Apache Spark is an open source distributed computational framework designed to produce faster computational results. It is a computational engine in memory, i.e. data is processed in memory.
Spark supports various APIs for streaming, charting, SQL, MLLib. It also supports Java, Python, Scala and R as primary languages. Spark is mostly installed in Hadoop clusters, but you can also install and configure the spark in standalone mode.
In this article we will see how to install Apache Spark in Debian and Ubuntu-based distributions.
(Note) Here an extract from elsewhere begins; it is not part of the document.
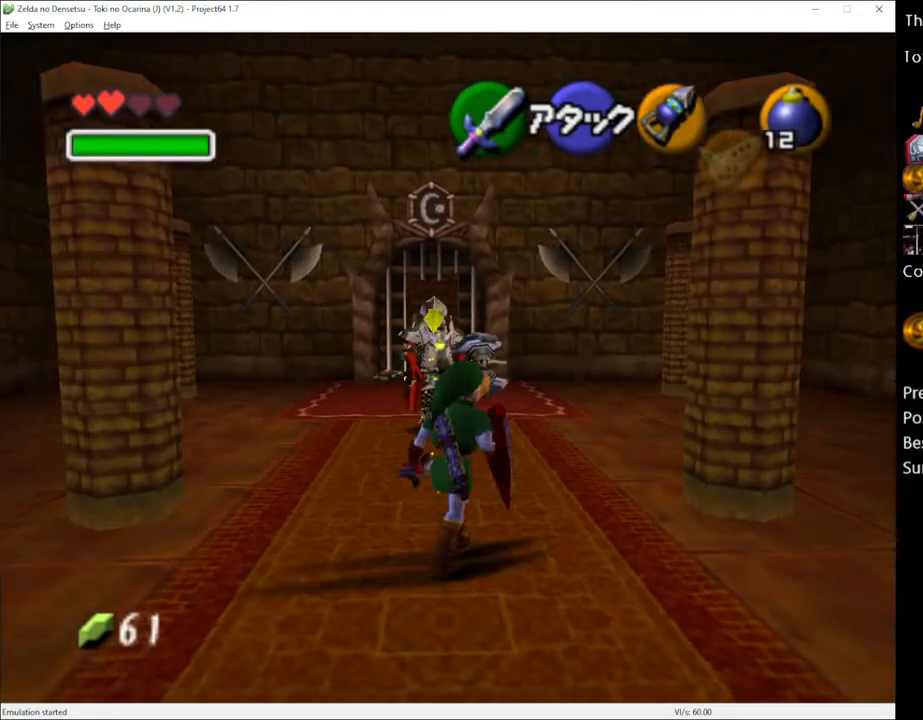
{"buttons": [], "left_stick": "up", "right_stick": "center", "events": []}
Install Java and Scala on Ubuntu
Install Apache Spark In Ubuntu, you have to have Java and Scala installed on your machine. Most modern distributions have Java installed by default, and you can confirm it with the following command.
$ java -version
If there is no output, you can install a Java application using our article on how to install Java on Ubuntu, or run the following commands to install Java on Ubuntu and Debian-based distributions.
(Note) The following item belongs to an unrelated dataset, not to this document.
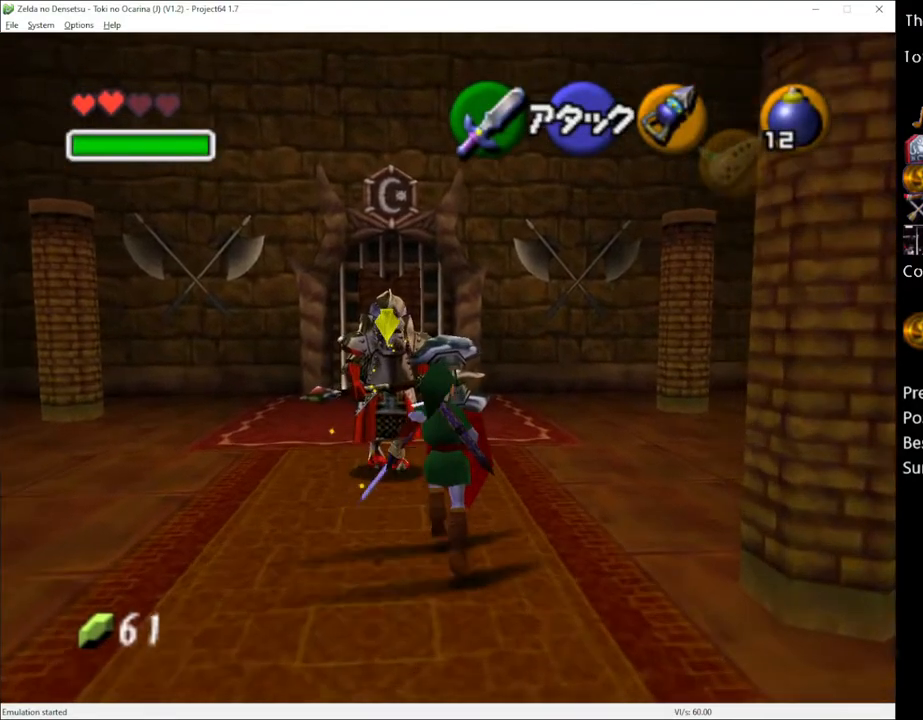
{"buttons": ["R2"], "left_stick": "up-left", "right_stick": "center", "events": [[267, "R2", "down"], [267, "left_stick", "up-left"]]}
$ sudo apt update $ sudo apt install default-jre $ java -version
Next you can install Scala from the apt repository by running the following commands to find and install scala.
$ sudo apt search scala ⇒ Search for the package $ sudo apt install scala ⇒ Install the package
To confirm the installation Scala, run the following command.
$ scala -version Scala code runner version 2.11.12 -- Copyright 2002-2017, LAMP/EPFL
Install Apache Spark on Ubuntu
Now go to the official Apache Spark download page and grab the latest version (i.e. 3.1.1) when writing this article. Alternatively, you can use the wget command to download the file directly to the terminal.
$ wget https://apachemirror.wuchna.com/spark/spark-3.1.1/spark-3.1.1-bin-hadoop2.7.tgz
Now open the extension and change the location of the downloaded file and run the following command to extract the Apache Spark scan file.
$ tar -xvzf spark-3.1.1-bin-hadoop2.7.tgz
Finally, transfer the extracted Spark directory /care about directory.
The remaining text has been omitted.